— Lesetext —
===============

# taz.de -- Namibia: Im Luxuszug durch Namibia
       
       > Seit 1998 rollt der Desert Express durch das ehemalige
       > Deutsch-Südwestafrika - vorbei an den Überresten der Kolonialzeit
       
 (IMG) Bild: Wildpferde beim Grasen in der Namib-Wüste
       
       Pünktlich um 12 Uhr verlässt der Desert Express den Bahnhof von Windhuk.
       Die schweren Eisenräder setzen sich in Bewegung und die Mitreisenden rollen
       in nördlicher Richtung, die ehemaligen Townships aus der Apartheidszeit
       noch in Sichtweite. Die Strecke verbindet zwei landschaftliche Extreme: die
       Savannen des Khomas-Plateaus, knapp 1.600 Meter über dem Meeresspiegel
       gelegen, und die Namib-Wüste. Rasch bekommt man ein Gefühl für die Weite
       dieses dünnbesiedelten Landes, das zweieinhalbmal so groß wie die
       Bundesrepublik ist und in dem ganze 1,8 Millionen Menschen leben. Draußen
       herrscht absolute Stille, nur durchbrochen vom 2.100 PS starken Dieselmotor
       der US-amerikanischen General-Electric-Lokomotive. Vorbei geht es an einer
       wunderbar urzeitlichen Landschaft, ohne Strommasten, bunte Werbeplakate und
       Autoschlangen. Garantiert staufrei.
       
       Der Desert Express verkehrt meist alleine auf der eingleisigen Strecke. Nur
       vereinzelt kommen Güterzüge der staatlichen Bahngesellschaft TransNamib
       entgegen. Innen spiegelt sich die Atmosphäre des Unwirklichen in den
       handgefertigten Glasgravuren des Barwagens und der Abteile wieder, die
       Szenen aus der afrikanischen Tierwelt zeigen. Die Waggons heißen Kokerboom,
       Meerkat, Oryx, Spitzkoppe und Springbok. Das Restaurant hat man nach der
       Welwitschia benannt, Namibias einzigartiger Wüstenpflanze, die über 1.000
       Jahre alt werden kann.
       
       Mit viel Liebe zum Detail und naturfarbenen Materialien wurden ehemalige
       Waggons der südafrikanischen Bahngesellschaft Ende der Neunzigerjahre
       umgebaut und erhielten ihren letzten Schliff einschließlich technischer
       Verbesserungen und neuer Klimaanlagen. Modernes Design soll die Aura des
       Zuges umgeben. Goldene Dekorationen eines Orient Express sucht man hier
       vergeblich.

===============

— Zeilen der Liste —
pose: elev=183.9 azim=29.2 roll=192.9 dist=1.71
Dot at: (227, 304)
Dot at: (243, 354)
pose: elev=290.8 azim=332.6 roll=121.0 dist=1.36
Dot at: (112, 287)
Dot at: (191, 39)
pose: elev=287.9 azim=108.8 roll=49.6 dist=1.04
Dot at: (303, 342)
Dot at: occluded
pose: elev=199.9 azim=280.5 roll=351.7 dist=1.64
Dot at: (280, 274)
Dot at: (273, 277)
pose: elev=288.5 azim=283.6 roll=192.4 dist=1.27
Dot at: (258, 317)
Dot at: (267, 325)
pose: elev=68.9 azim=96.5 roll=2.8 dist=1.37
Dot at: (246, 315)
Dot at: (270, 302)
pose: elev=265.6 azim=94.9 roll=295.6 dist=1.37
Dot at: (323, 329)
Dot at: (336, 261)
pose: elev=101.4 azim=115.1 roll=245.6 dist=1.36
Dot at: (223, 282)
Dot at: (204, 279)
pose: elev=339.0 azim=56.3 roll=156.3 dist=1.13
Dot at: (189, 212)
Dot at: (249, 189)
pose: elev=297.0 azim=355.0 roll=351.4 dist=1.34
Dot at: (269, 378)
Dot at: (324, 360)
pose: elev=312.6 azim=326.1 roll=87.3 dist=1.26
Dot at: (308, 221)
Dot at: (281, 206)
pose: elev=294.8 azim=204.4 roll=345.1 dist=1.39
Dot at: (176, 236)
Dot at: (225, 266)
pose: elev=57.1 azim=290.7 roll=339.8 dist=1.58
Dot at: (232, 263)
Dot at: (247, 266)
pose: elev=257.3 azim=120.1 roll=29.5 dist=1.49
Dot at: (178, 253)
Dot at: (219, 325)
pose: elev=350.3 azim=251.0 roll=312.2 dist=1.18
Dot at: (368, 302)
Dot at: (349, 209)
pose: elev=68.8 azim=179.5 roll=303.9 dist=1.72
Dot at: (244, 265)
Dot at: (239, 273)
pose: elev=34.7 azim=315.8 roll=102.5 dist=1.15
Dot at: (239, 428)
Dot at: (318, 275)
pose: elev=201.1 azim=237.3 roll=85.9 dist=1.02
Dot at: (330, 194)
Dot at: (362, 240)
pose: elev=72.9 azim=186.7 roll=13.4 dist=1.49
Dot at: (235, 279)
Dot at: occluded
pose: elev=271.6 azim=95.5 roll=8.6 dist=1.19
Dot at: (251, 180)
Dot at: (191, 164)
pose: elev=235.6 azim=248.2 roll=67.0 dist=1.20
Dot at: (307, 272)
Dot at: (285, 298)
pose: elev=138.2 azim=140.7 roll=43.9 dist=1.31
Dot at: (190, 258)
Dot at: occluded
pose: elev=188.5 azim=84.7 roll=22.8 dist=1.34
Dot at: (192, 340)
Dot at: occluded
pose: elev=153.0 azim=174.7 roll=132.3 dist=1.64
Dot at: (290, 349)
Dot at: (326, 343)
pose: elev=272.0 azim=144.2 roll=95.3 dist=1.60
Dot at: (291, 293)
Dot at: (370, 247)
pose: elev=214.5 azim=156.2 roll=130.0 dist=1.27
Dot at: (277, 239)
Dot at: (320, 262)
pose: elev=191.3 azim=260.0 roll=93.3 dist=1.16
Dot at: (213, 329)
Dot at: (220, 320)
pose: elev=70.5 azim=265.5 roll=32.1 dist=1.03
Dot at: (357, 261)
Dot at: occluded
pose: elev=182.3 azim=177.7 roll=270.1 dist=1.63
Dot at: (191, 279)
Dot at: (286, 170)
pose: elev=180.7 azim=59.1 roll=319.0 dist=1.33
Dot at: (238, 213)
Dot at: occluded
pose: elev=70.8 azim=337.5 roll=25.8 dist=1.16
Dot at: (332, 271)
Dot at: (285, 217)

===============

— Deine Aufgaben —
1: Wiederhole aus dem Lesetext wortgetreu den Abschnitt, der mit den Worten „# taz.de -- Namibia: Im“ anfängt und mit „Bahnhof von Windhuk.“ aufhört.
2: Stelle die Zeilen der Liste vom Anfang bis einschließlich der Zeile mit „Dot at: (204, 279)“ als nummerierte Aufzählung dar. Leerzeilen lässt du dabei weg.
Der Lesetext und die Liste haben nichts miteinander zu tun.

— Lösungen der Aufgaben —
1:
# taz.de -- Namibia: Im Luxuszug durch Namibia
       
       > Seit 1998 rollt der Desert Express durch das ehemalige
       > Deutsch-Südwestafrika - vorbei an den Überresten der Kolonialzeit
       
 (IMG) Bild: Wildpferde beim Grasen in der Namib-Wüste
       
       Pünktlich um 12 Uhr verlässt der Desert Express den Bahnhof von Windhuk.

2:
1. pose: elev=183.9 azim=29.2 roll=192.9 dist=1.71
2. Dot at: (227, 304)
3. Dot at: (243, 354)
4. pose: elev=290.8 azim=332.6 roll=121.0 dist=1.36
5. Dot at: (112, 287)
6. Dot at: (191, 39)
7. pose: elev=287.9 azim=108.8 roll=49.6 dist=1.04
8. Dot at: (303, 342)
9. Dot at: occluded
10. pose: elev=199.9 azim=280.5 roll=351.7 dist=1.64
11. Dot at: (280, 274)
12. Dot at: (273, 277)
13. pose: elev=288.5 azim=283.6 roll=192.4 dist=1.27
14. Dot at: (258, 317)
15. Dot at: (267, 325)
16. pose: elev=68.9 azim=96.5 roll=2.8 dist=1.37
17. Dot at: (246, 315)
18. Dot at: (270, 302)
19. pose: elev=265.6 azim=94.9 roll=295.6 dist=1.37
20. Dot at: (323, 329)
21. Dot at: (336, 261)
22. pose: elev=101.4 azim=115.1 roll=245.6 dist=1.36
23. Dot at: (223, 282)
24. Dot at: (204, 279)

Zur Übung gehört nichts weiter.